Portfolio Letter

Dear Portfolio Readers,

UWP1 has changed me as a writer in so many ways. Before taking this class, I used to turn in my one-draft paper and call it well-done. Since most of the writings I did in the past were very similar, I used the same patterns, including opening and conclusion paragraph and two body paragraphs with personal experience followed with some analysis. However, this quarter I learned that those patterns are no longer sufficient because I was required to write about genres that I was not familiar with. Thus, during the writing process, I learned to edit a lot and present several drafts. Editing has turned out to be the most meaningful process, which has helped me to produce better thesis statements and language skills.

 

I remember that at the beginning of this quarter, Professor Snively asked us to write about what we want to improve in UWP1. I have never lacked ideas to write about, but a problem that I had was organizing my ideas into one concrete thesis statement. To me, an intuitive writer should have the power of composing strong and clear thesis statements.

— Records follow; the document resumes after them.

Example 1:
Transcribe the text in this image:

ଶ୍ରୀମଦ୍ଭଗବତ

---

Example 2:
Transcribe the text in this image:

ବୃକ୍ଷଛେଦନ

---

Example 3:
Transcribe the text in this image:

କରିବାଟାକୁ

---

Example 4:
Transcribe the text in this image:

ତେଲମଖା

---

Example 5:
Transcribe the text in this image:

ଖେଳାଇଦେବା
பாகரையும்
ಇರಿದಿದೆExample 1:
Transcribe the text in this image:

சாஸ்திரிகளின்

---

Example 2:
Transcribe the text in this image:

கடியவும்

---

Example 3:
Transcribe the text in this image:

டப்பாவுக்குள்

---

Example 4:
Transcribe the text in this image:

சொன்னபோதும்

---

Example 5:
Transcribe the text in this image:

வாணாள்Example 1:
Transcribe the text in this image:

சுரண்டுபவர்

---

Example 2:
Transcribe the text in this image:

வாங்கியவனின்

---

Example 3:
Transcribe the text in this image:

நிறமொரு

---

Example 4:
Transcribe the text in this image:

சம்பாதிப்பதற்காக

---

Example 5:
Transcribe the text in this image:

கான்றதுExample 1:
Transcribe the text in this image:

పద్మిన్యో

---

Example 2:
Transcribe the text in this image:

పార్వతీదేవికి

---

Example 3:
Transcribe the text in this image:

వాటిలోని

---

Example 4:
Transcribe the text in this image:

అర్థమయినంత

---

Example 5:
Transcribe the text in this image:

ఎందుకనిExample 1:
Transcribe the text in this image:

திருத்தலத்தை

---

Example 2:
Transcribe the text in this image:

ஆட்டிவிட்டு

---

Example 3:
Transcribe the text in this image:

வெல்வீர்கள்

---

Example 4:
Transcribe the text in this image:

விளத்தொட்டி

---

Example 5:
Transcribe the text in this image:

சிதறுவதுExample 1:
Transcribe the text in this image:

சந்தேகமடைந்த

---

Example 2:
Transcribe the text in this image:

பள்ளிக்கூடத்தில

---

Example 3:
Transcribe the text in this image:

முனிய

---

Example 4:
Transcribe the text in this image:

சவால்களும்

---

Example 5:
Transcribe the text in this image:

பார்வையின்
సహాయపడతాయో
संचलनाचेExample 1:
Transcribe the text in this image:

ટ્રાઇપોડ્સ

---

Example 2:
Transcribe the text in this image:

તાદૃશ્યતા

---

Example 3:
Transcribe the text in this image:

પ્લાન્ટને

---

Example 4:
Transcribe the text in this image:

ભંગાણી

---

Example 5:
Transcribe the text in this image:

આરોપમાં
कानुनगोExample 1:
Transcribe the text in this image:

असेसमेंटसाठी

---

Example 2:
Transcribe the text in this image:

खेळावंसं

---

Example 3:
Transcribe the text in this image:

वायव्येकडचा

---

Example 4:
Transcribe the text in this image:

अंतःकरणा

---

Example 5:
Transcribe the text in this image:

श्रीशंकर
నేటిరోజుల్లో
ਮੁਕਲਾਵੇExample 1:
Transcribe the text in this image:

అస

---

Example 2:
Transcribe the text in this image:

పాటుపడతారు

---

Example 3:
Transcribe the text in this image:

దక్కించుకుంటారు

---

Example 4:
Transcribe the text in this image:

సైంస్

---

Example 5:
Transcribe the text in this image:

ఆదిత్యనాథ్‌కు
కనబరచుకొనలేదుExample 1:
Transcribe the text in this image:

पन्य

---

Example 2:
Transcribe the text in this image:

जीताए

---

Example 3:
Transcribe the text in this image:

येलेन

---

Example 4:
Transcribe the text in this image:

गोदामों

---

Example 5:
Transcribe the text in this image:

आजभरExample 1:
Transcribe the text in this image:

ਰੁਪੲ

So I just wrote that I would like to become a more intuitive and natural writer. Now looking back, I’m very glad that I chose that aspect to focus my improvements on. Being intuitive and natural not only means that one is a quick writer, but also more experienced and effective in concluding his/her ideas. I think my two writings are both good reflections of how I have improved.

 

I picked assignment 2 to include in my portfolio for two reasons. First of all, I think this topic relates to me so I had a lot of opinions to share in writing. I spent a lot of time writing this paper and received nice feedback. Second, I was pleased that my analysis ability has come to a higher level in this assignment. For instance, I wrote: “The human brain is like a sponge. We soak up everything we observe and experience throughout our lives.” I began to use metaphor in my analysis, which made my opinions more persuasive and intellectual. As I mentioned in this problem letter, reading is very important to good writings. Composing this letter, in fact, makes me more determined to become an enthusiastic reader. I can tell that writing makes my feelings and fragmentary thoughts into logical reasoning and this is something that I never expected before taking UWP1. Looking back to this letter, I also think it is well-organized with a clear thesis statement.

 

I went through a tough time for my research paper. At the beginning of writing this paper, I had no idea how it would turn out. Therefore, I completed many revisions, even changing the whole thesis to make my ideas clearer and more argumentative. I also struggled with this paper to find where my argument is. In the feedback, Professor Snively suggested that I should state my thesis at the beginning of each paragraph and make sure readers know what to expect. When editing, I put a lot of effort to make sure my thesis statement is clear and emphatic, and that the final draft maximizes the logic of what I composed in the first draft. Through this process, I learned to edit to be organized, to contain my topic sentence with the claim of the paragraph, and some tricks to write thesis statements by enhancing the connection of my ideas through changing the sentence structure. In general, because I learned so much about how to write good thesis statements, this research paper turned out to be thoughtful and comprehensive.

 

I have always enjoyed writing. Making improvements in something that I’m interested in is definitely a precious experience to me. Even if I still don’t have a clear thesis in my mind at the beginning of my writings, I know how to find one through editing. I hope that I will continue to keep editing as an important process in my writing, so that this precious experience will go a long way.